Revenons alors à la part normative de l’étude de genre dans sa configuration « progressiste ». C’est elle qui a suscité tant de réfutations, d’approbations et de contradictions dans le débat public. Dans cette conception normative, on tire la conclusion que le stéréotype est un mal.Cette part normative comporte aussi son aspect politique. En premier lieu, le « stéréotype »pénaliserait ceux qui s’y opposent. Ils seraient mêmes exclus de la communauté puisqu’ils ne répondent pas aux exigences stéréotypiques.

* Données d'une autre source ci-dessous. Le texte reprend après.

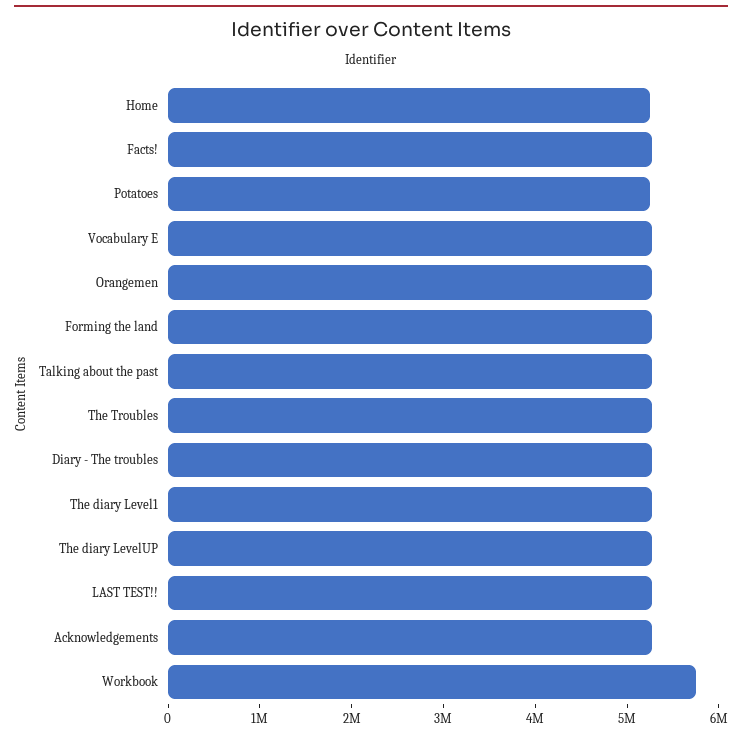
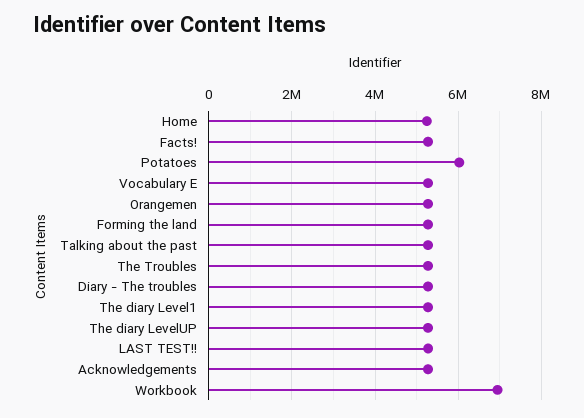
  {
    "Home": 5200000,
    "Facts!": 5200000,
-   "Potatoes": 5200000,
+   "Potatoes": 6000000,
    "Vocabulary E": 5200000,
    "Orangemen": 5200000,
    "Forming the land": 5200000,
    "Talking about the past": 5200000,
    "The Troubles": 5200000,
    "Diary - The troubles": 5200000,
    "The diary Level1": 5200000,
    "The diary LevelUP": 5200000,
    "LAST TEST!!": 5200000,
    "Acknowledgements": 5200000,
-   "Workbook": 5800000
+   "Workbook": 7000000
  }

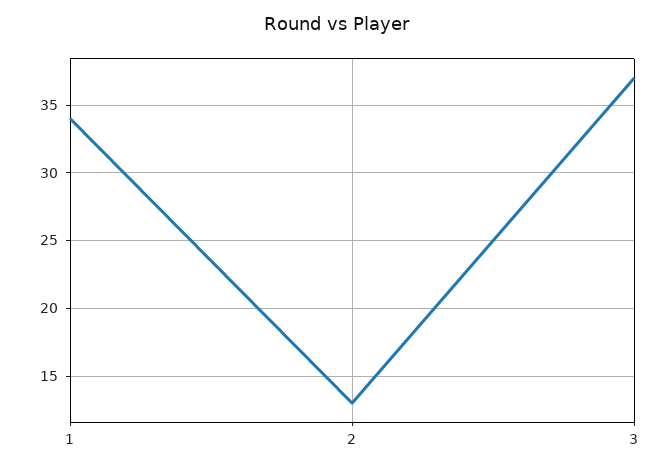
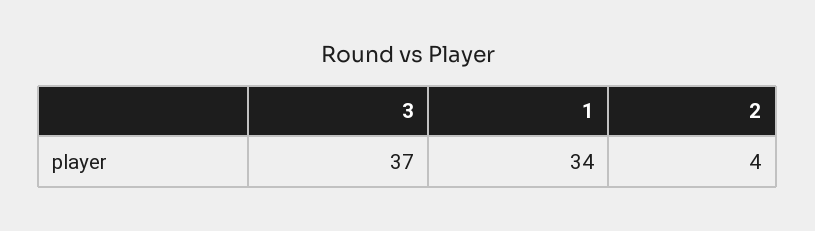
  {
    "1": 34,
-   "2": 13,
+   "2": 4,
    "3": 37
  }

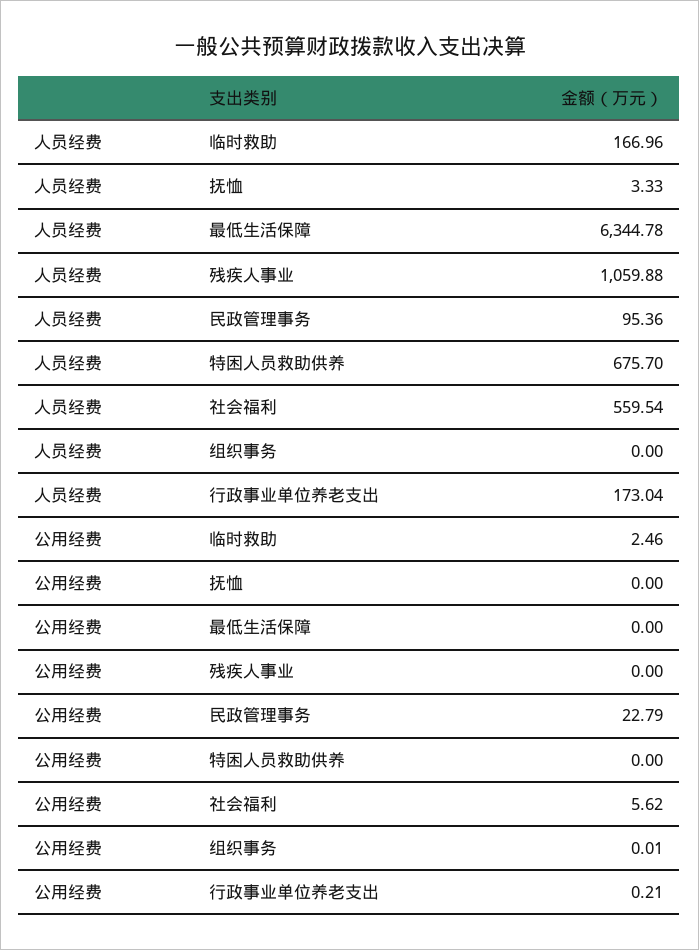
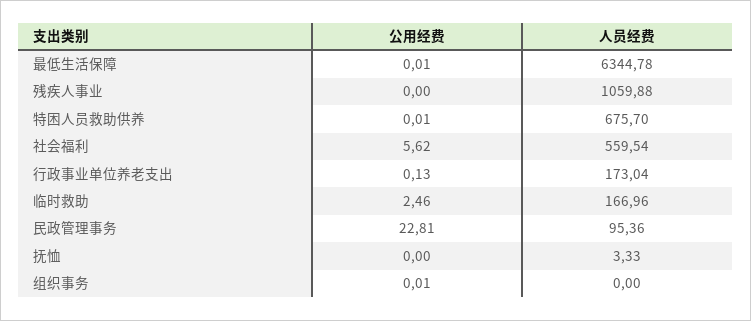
  {
    "人员经费": {
      "临时救助": 166.96,
      "抚恤": 3.33,
      "最低生活保障": 6344.78,
      "残疾人事业": 1059.88,
      "民政管理事务": 95.36,
      "特困人员救助供养": 675.7,
      "社会福利": 559.54,
      "组织事务": 0,
      "行政事业单位养老支出": 173.04
    },
    "公用经费": {
      "临时救助": 2.46,
      "抚恤": 0,
-     "最低生活保障": 0,
+     "最低生活保障": 0.01,
      "残疾人事业": 0,
-     "民政管理事务": 22.79,
+     "民政管理事务": 22.81,
-     "特困人员救助供养": 0,
+     "特困人员救助供养": 0.01,
      "社会福利": 5.62,
      "组织事务": 0.01,
-     "行政事业单位养老支出": 0.21
+     "行政事业单位养老支出": 0.13
    }
  }

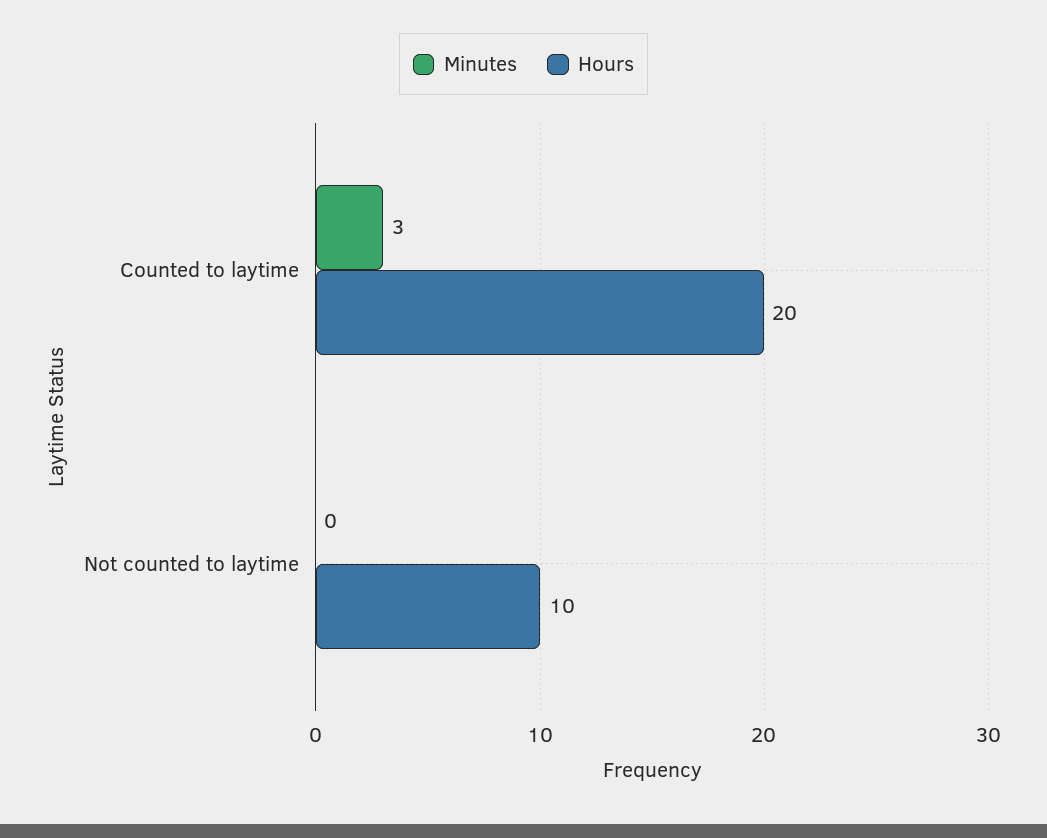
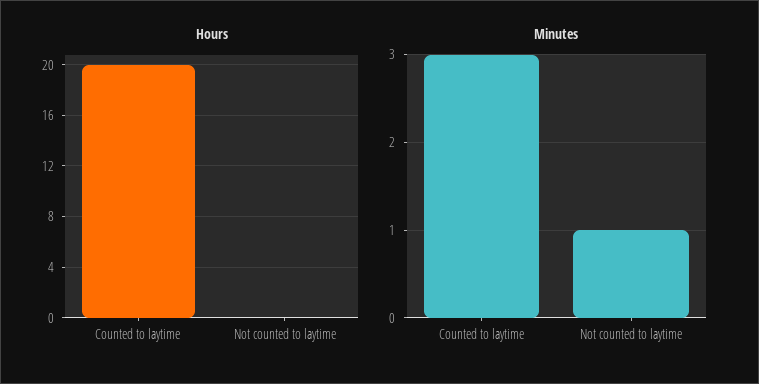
  {
    "Minutes": {
      "Counted to laytime": 3,
-     "Not counted to laytime": 0
+     "Not counted to laytime": 1
    },
    "Hours": {
      "Counted to laytime": 20,
-     "Not counted to laytime": 10
+     "Not counted to laytime": 0
    }
  }

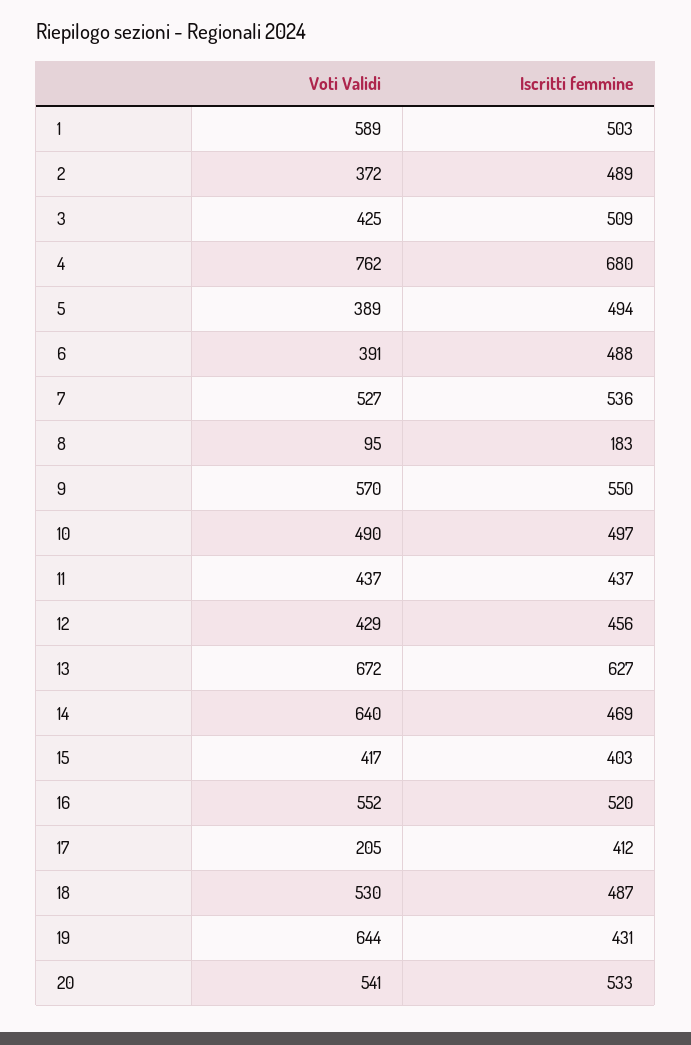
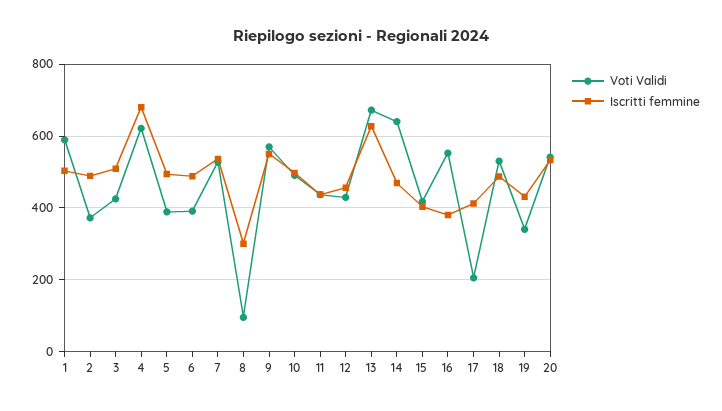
  {
    "Voti Validi": {
      "1": 589,
      "2": 372,
      "3": 425,
-     "4": 762,
+     "4": 620,
      "5": 389,
      "6": 391,
      "7": 527,
      "8": 95,
      "9": 570,
      "10": 490,
      "11": 437,
      "12": 429,
      "13": 672,
      "14": 640,
      "15": 417,
      "16": 552,
      "17": 205,
      "18": 530,
-     "19": 644,
+     "19": 340,
      "20": 541
    },
    "Iscritti femmine": {
      "1": 503,
      "2": 489,
      "3": 509,
      "4": 680,
      "5": 494,
      "6": 488,
      "7": 536,
-     "8": 183,
+     "8": 300,
      "9": 550,
      "10": 497,
      "11": 437,
      "12": 456,
      "13": 627,
      "14": 469,
      "15": 403,
-     "16": 520,
+     "16": 380,
      "17": 412,
      "18": 487,
      "19": 431,
      "20": 533
    }
  }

Les hommes et les femmes qui perdurent dans ces stéréotypes  seraient aussi condamnés à ne pas être maîtres de leurs choix. Ils se sont fait avoir et surtout elles se sont fait avoir. Elles ne savent pas utiliser leur raison de manière appropriée, leur choix n’est pas délibéré, il est imprégné. Il faut donc les délivrer de leur propre inconscience devant l’influence des stéréotypes.

D’où la nécessité politique de combattre les stéréotypes .Les étudesde genre se réclament donc à la fois d’une théorie issue du « tournant culturel » et d’une praxis politique. En proclamant que les femmes ne sont pas maîtresses de leur choix, les féministes, adhérant à la conception du genre, reprennent néanmoins à leur compte le discours paternaliste. C’est-à-dire qu’ils replongent la femme dans l’état de minorité, « incapable de se servir de son entendement sans la tutelle d’un autre» (Kant). Cette fois, ce n’est pas au nom du Père mais au Non des pairs qui raisonnent, rééduquent et rectifient.

L’Histoire se répète : on parle au nom de la femme, à la place des femmes. Ses choix sont suspects.Dans le système patriarcal, elle est trop« nature », dans le système du genre elle est trop « culture »  et  donc dans les deux cas il faut la protéger.On retrouve ici l’éternelle ritournelle de la femme trop faible pour s’affirmer et se protéger (d’)elle-même. D’où la nécessite d’une avant-garde d’amazones qui vient la sauver.Les femmes doivent donc être rééduquées par la voie de celles qui ont atteint leur majorité (un poste au CNRS, au Monde ou au Parlement). Oui, le féminisme du genre est bel et bien un paternalisme.